*What needs to be done:*
Produce a word-for-word copy of the data that follows, excluding images.

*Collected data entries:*

= Beginning of Section =

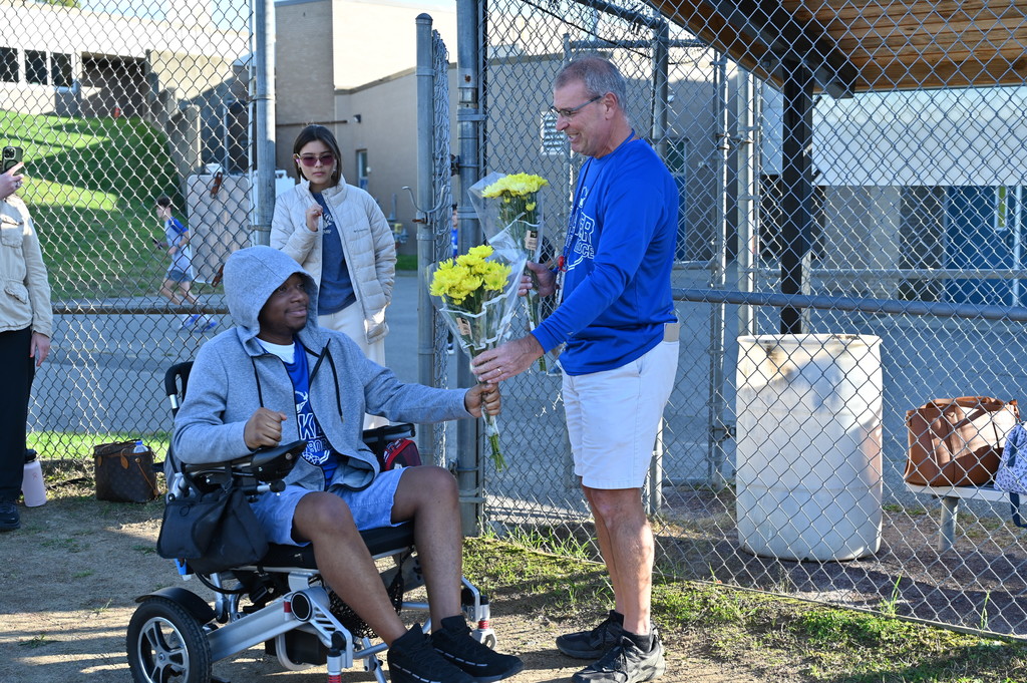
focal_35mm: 48
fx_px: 1368
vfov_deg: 28.0
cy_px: 342
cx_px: 514
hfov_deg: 41.1
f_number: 5
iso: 200
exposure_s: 1/250
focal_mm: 48
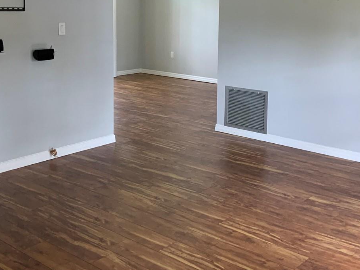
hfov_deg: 37.5
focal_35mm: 51
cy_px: 57
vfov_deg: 28.0
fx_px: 530
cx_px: 188
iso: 100
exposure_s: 1/60
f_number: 1.8
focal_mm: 3
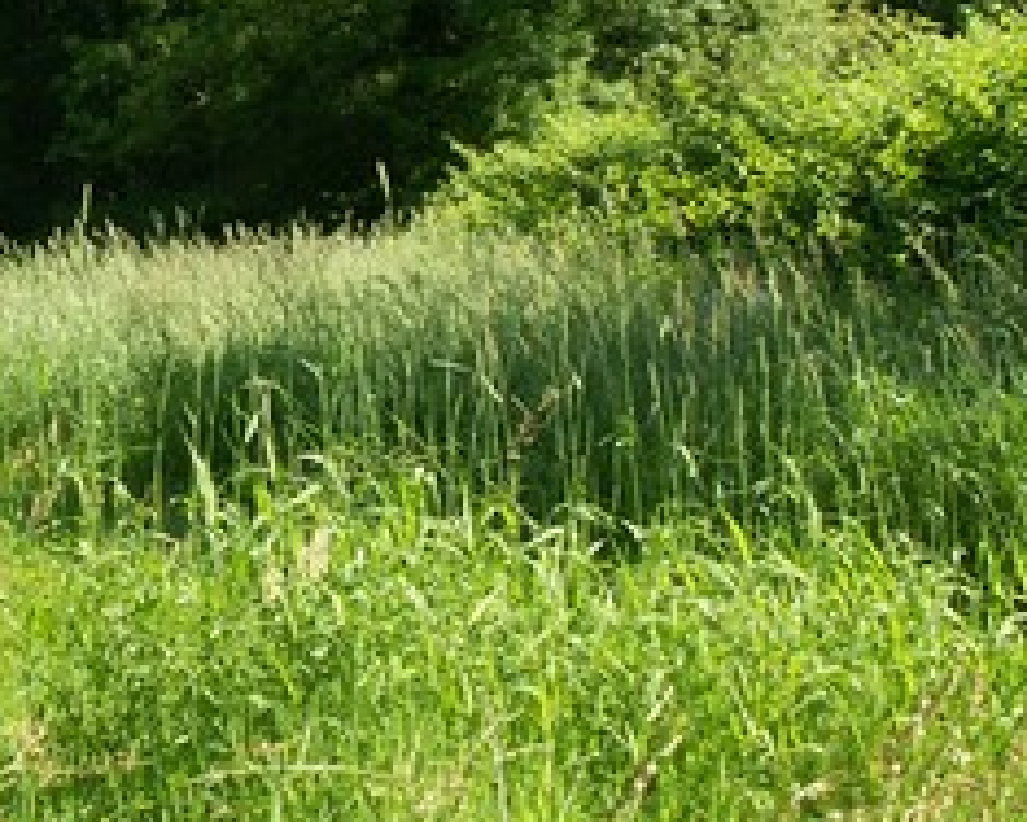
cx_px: -4
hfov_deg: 20.0
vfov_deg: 16.4
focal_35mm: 93
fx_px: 2827
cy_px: 166
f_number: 5.6
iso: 64
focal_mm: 7.2
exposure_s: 1/160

= End of Section =

*Finished exercise:*
focal_35mm: 48
fx_px: 1368
vfov_deg: 28.0
cy_px: 342
cx_px: 514
hfov_deg: 41.1
f_number: 5
iso: 200
exposure_s: 1/250
focal_mm: 48
hfov_deg: 37.5
focal_35mm: 51
cy_px: 57
vfov_deg: 28.0
fx_px: 530
cx_px: 188
iso: 100
exposure_s: 1/60
f_number: 1.8
focal_mm: 3
cx_px: -4
hfov_deg: 20.0
vfov_deg: 16.4
focal_35mm: 93
fx_px: 2827
cy_px: 166
f_number: 5.6
iso: 64
focal_mm: 7.2
exposure_s: 1/160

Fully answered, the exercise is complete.